Ardından söz alan tutsak Zeynep Boğa da savunmasını Kürtçe verdi. “Biz kadınız, biz hakikatiz” diyerek sözlerine başlayan Zeynep Boğa, “Kültürümüz çok kadim bir kültür, bu kültürümüzü yaşamak ve yaşatmak istiyoruz çünkü yasak. Kadın çalışmaları tarihidir, her yerde, coğrafyada herkesin özgür bir şekilde örgütlenme hakkı vardır ama bizim ülkemizde yasak. Demokratik bir siyaset ve eşit bir şekilde yaşamak istiyoruz, bu da yasak. Bizim varlığımız ve yaşamımız bile yasak ama biz varız ve buradayız. Yıllardır kadın çalışmaları içerisindeyim, on yıllardır demokratik siyasete yer alıyorum. Burada olduğumuzun sebepleri bellidir. Bir kadın olarak burada yargılandığımız neden; şiddete karşı mücadele ediyorum, Kürt olduğumdan dolayı mücadele ettiğim için buradayım. Onlarca yıldır kadın mücadelesi ve kadın çalışmaları yürütüyorum. Eril sisteme karşı mücadele ettiğim için bugün buradayım. Çalışmalarımızı göz önünde yapıyoruz, saklamıyoruz” ifadelerine yer verdi.

‘Bizler demokratik bir ülke verme mücadelesi veriyoruz’
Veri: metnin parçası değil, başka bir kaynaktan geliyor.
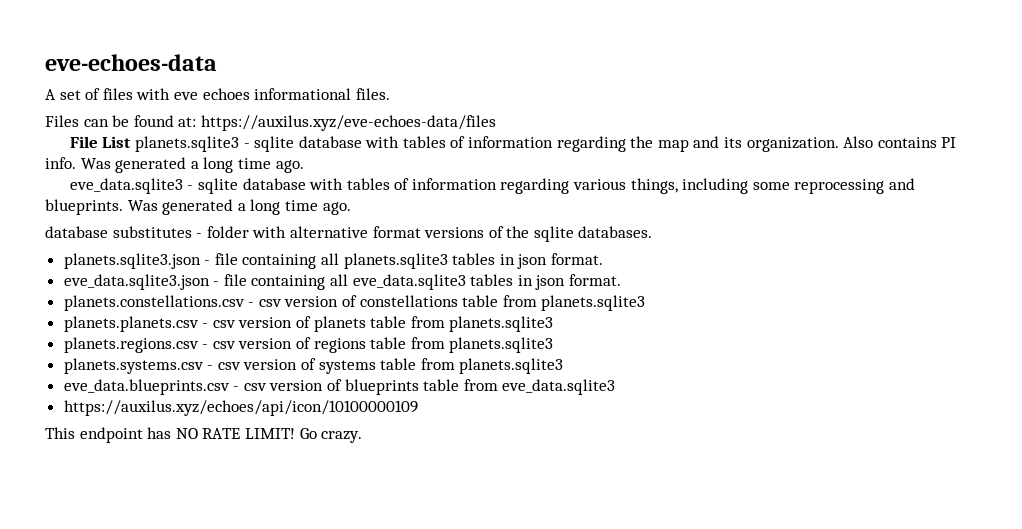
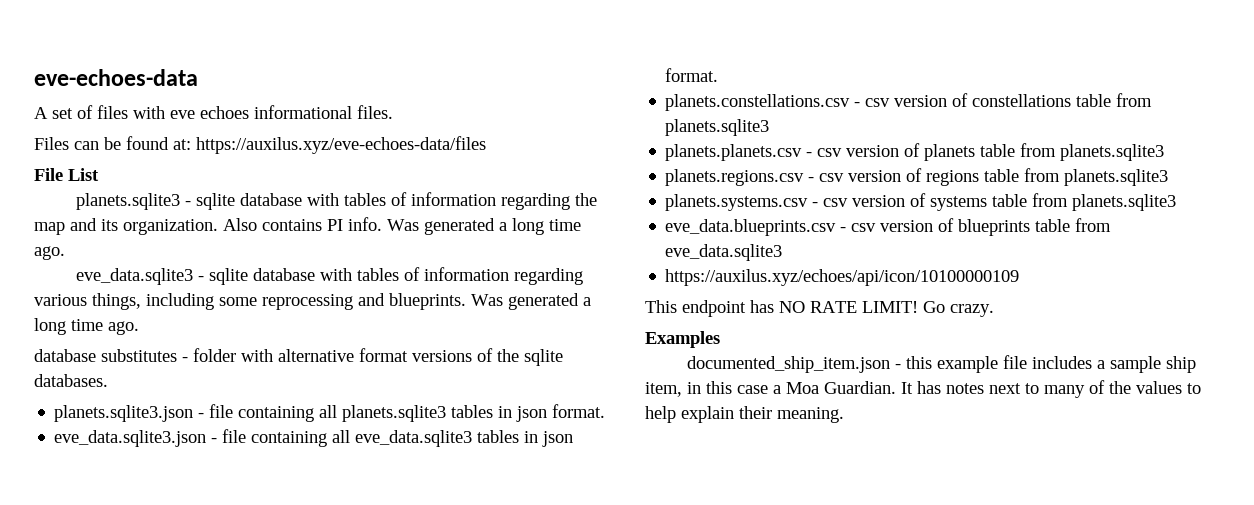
(132, 142) none -> (99, 174) //
(363, 437) none -> [645,331,720,348] [686,355,1196,373] [645,380,1201,398] [645,406,844,423] // Examples // documented_ship_item.json - this example file includes a sample ship item, in this case a Moa Guardian. It has notes next to many of the values to help explain their meaning.

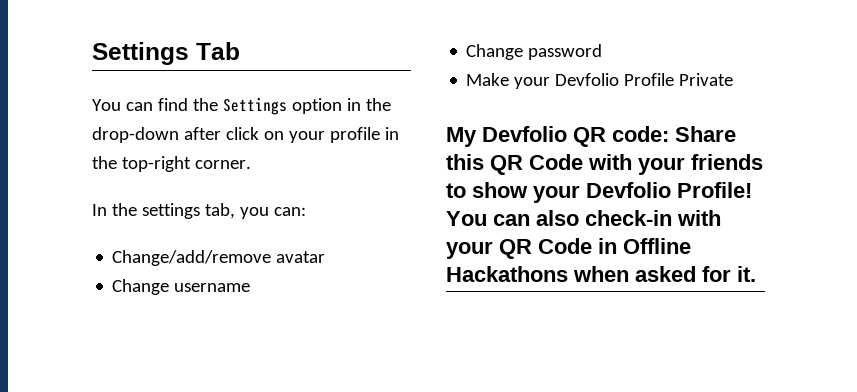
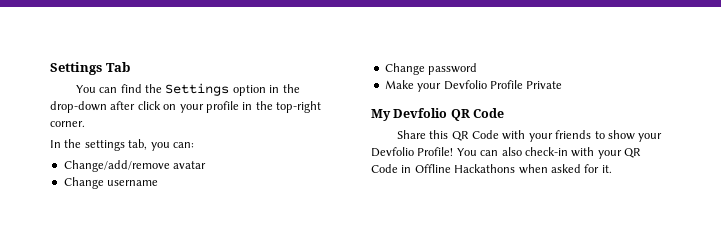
[612,126,669,142] code: -> [473,108,505,118] Code //

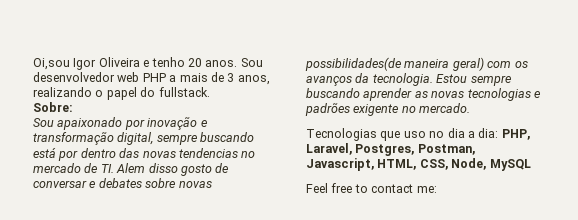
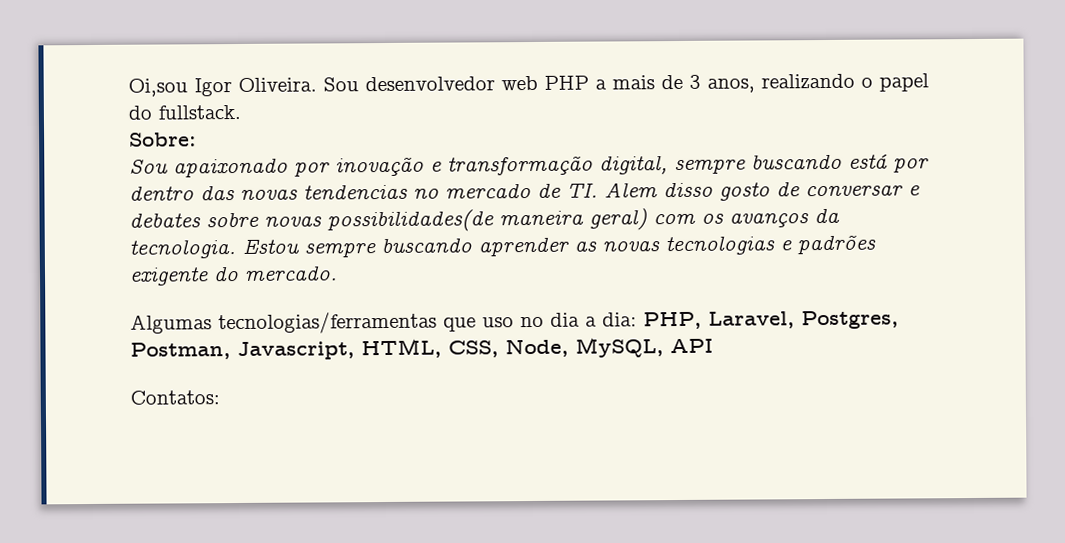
[98,57,238,67] Oliveira e tenho 20 anos. -> [238,77,317,92] Oliveira.
[401,106,416,113] no -> [213,267,239,282] do
[306,128,377,141] Tecnologias -> [130,311,437,335] Algumas tecnologias/ferramentas
[489,159,531,171] [306,183,437,193] MySQL // Feel free to contact me: -> [575,337,713,358] [130,390,220,405] MySQL, API // Contatos:

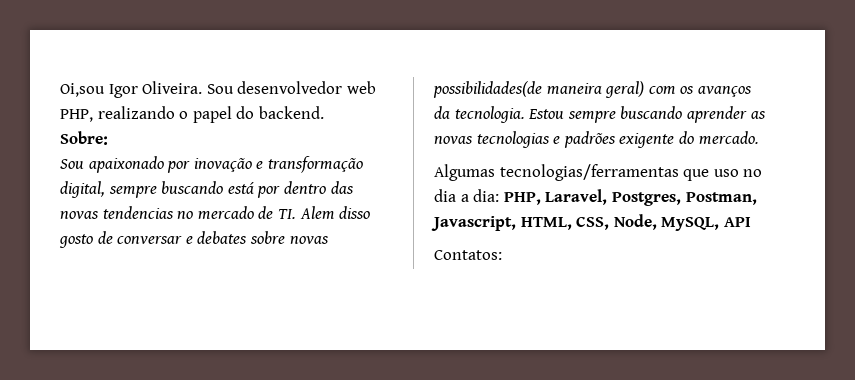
[544,74,755,93] PHP a mais de 3 anos, -> [60,109,93,122] PHP,
[158,104,241,120] fullstack. -> [258,106,324,119] backend.

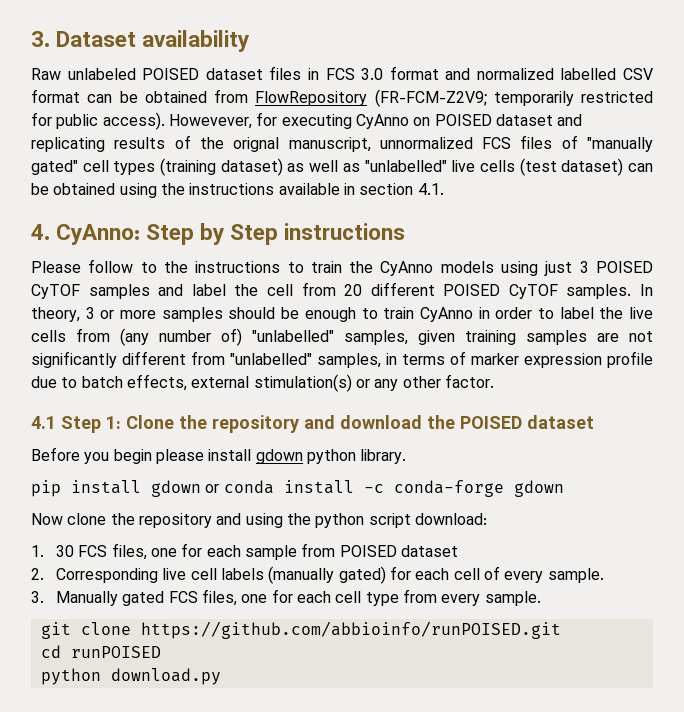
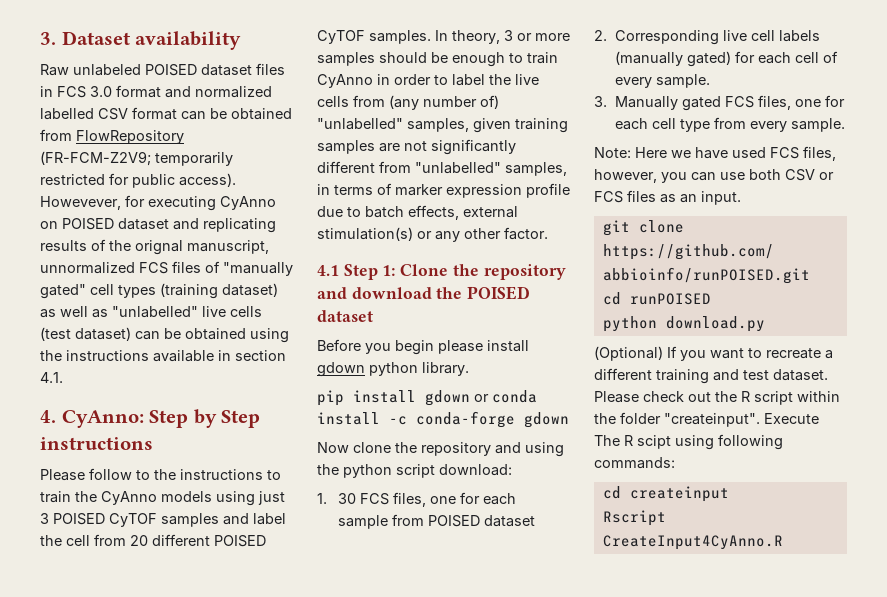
(541, 598) none -> [594,146,836,161] [594,169,834,183] [594,190,741,205] // Note: Here we have used FCS files, however, you can use both CSV or FCS files as an input.
(221, 676) none -> [594,346,833,361] [594,368,828,384] [594,391,840,405] [594,412,819,427] [594,434,783,450] [594,457,675,469] [602,486,729,502] [602,510,666,526] [602,535,783,550] // (Optional) If you want to recreate a different training and test dataset. Please check out the R script within the folder "createinput". Execute The R scipt using following commands: // cd createinput // Rscript CreateInput4CyAnno.R

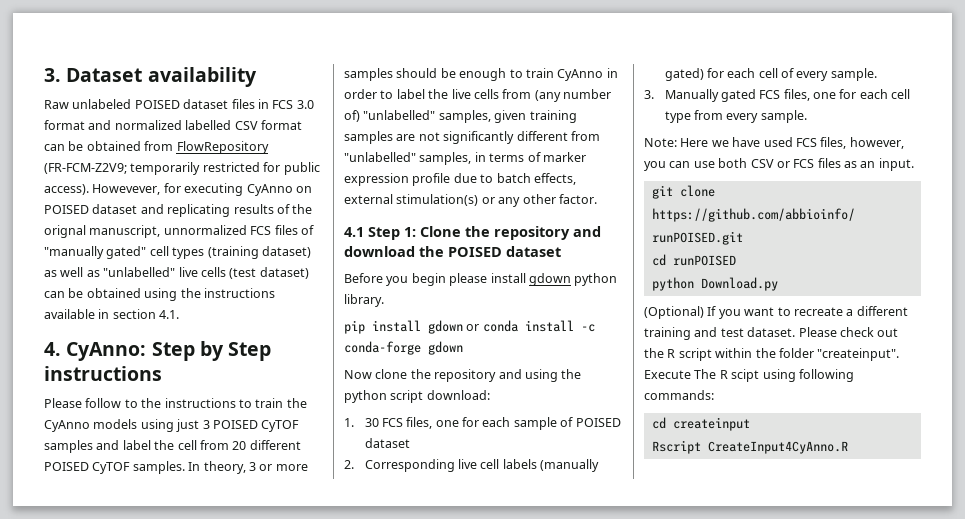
[392,514,425,526] from -> [560,417,574,427] of
[665,316,765,332] download.py -> [700,277,778,291] Download.py

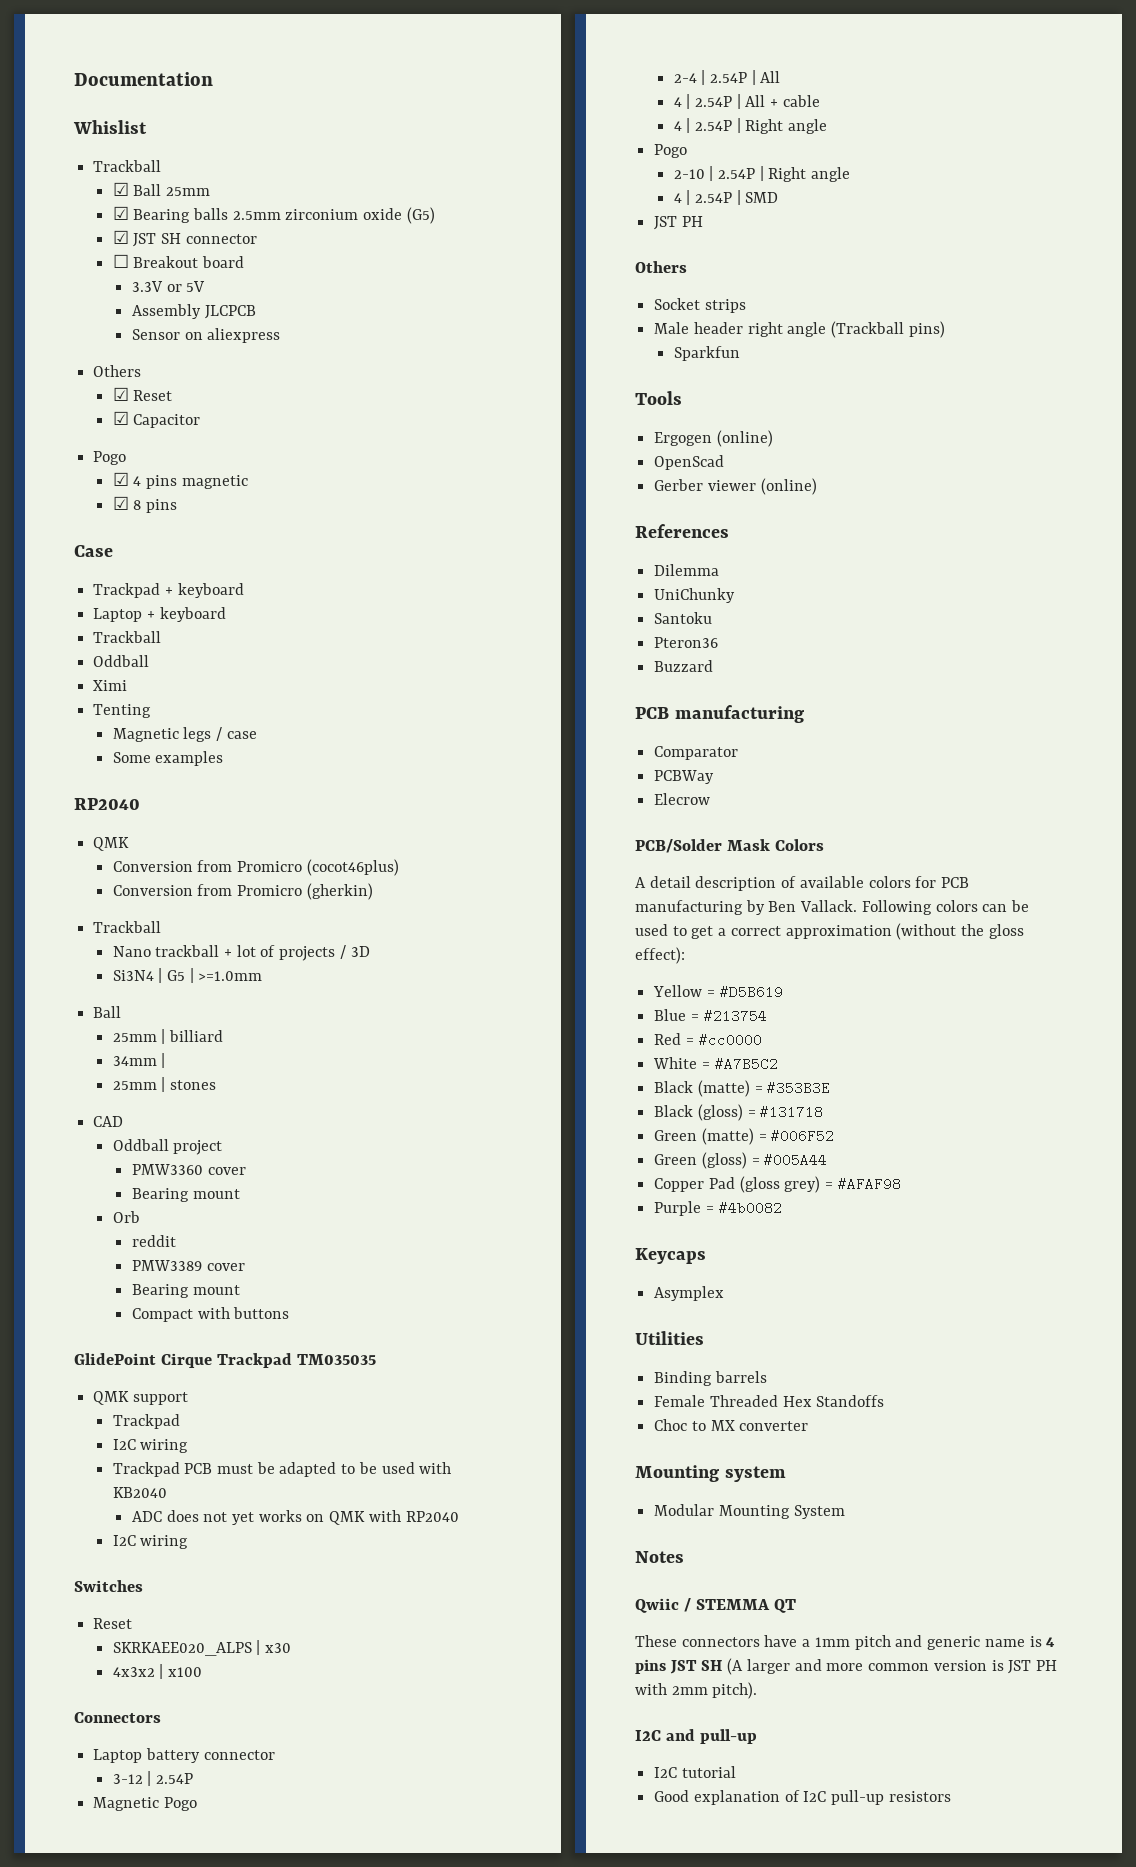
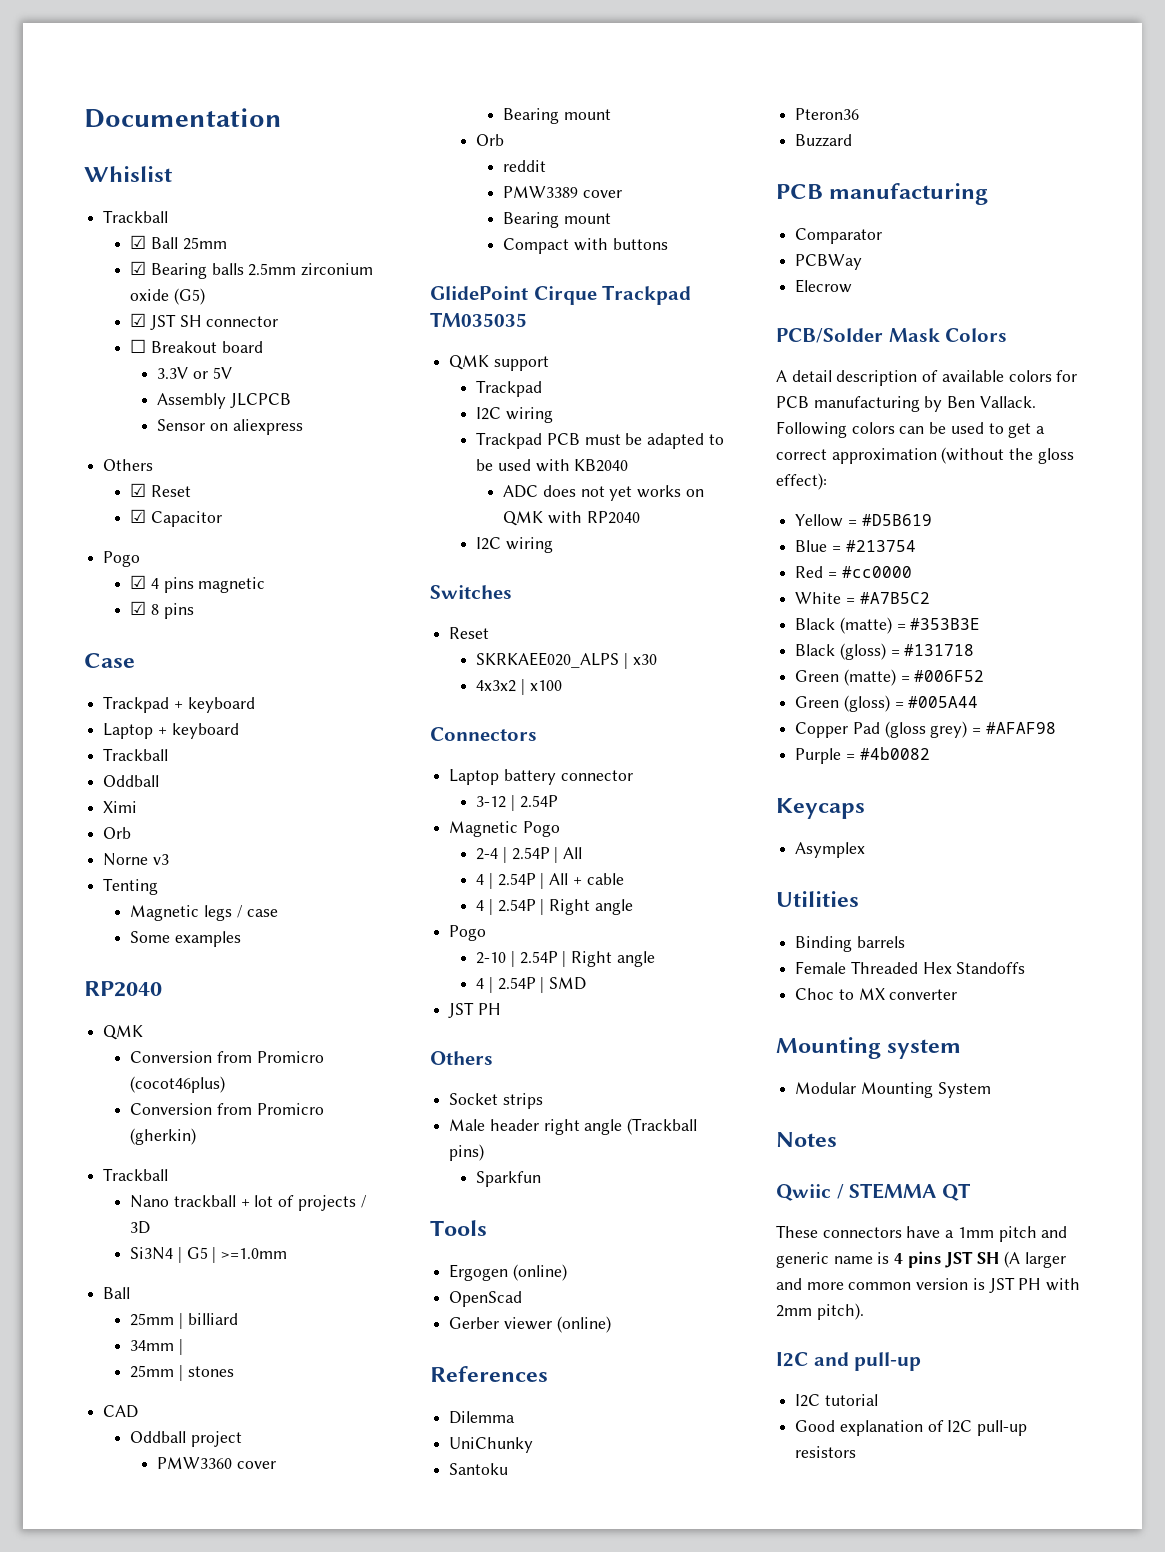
(128, 685) none -> [103,827,132,839] [103,853,169,866] // Orb // Norne v3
TJA’nın çalışmalarında herhangi bir şiddet eylemi varsa suçlarını kabul edeceğine işaret eden Zeynep Boğa, “2009’dan bugüne kadar 5’inci defadır kadın çalışmalarından dolayı hakkımızda davalar açılmaktadır. DÖKH’den yargılandım, KCK Ana Davası adı altında dava açıldı ve beraat ettim. İddianamede hakkımda DÖKH’ün uzantıları olduğumuz söyleniyor. Madem aynı örgüt isek neden beraat ediyorum. Bu ülkeyi Afganistan’a çevirmek istiyorlar, ama bizler demokratik bir ülke kurma mücadelesi veriyoruz. Bir kez daha söylüyorum; kadın çalışmaları demokratik çalışmalardır ve yargılanamaz. Bizi yargılayanlar bir gün bizi anlayacaklardır, çünkü yargı bir gün herkese lazım olacak” dedi. 

Gizli tanık Ulaş’ın hakkında verdiği beyanlara değinen Zeynep, gizli tanık Ulaş’ın beyanlarını reddetti. 2018 tarihinde Güney Kurdistan’a gittiğini, aynı yılda Almanya, Belçika ve Fransa’ya da gittiğini ancak sadece iddianamede Güney Kurdistan’a gidişinin konulduğunu belirten Zeynep, gittiği diğer ülkelerin neden dosyaya konulmadığını sorarak, delillerin cımbızlanarak dosyaya sokulmaya çalışıldığını kaydetti. Zeynep, Van’da ve Bursa’da milletvekilleriyle kaldığı otelin dahi dosyaya konulduğunu sözlerine ekledi. Amed’de Ayla Akat Ata’nın davasına katılmasının bile suç olarak gösterilmesine “Ayıp”  diyerek tepki gösteren Zeynep, 4 Nisan 2013 tarihinde cezaevinde olmasına rağmen, o tarihlerde telefonun sinyal verdiği iddia edilerek dosyaya konulduğunu kaydetti. Zeynep Boğa, sözlerini,  tahliyesini, beratını talep ederek sonlandırdı.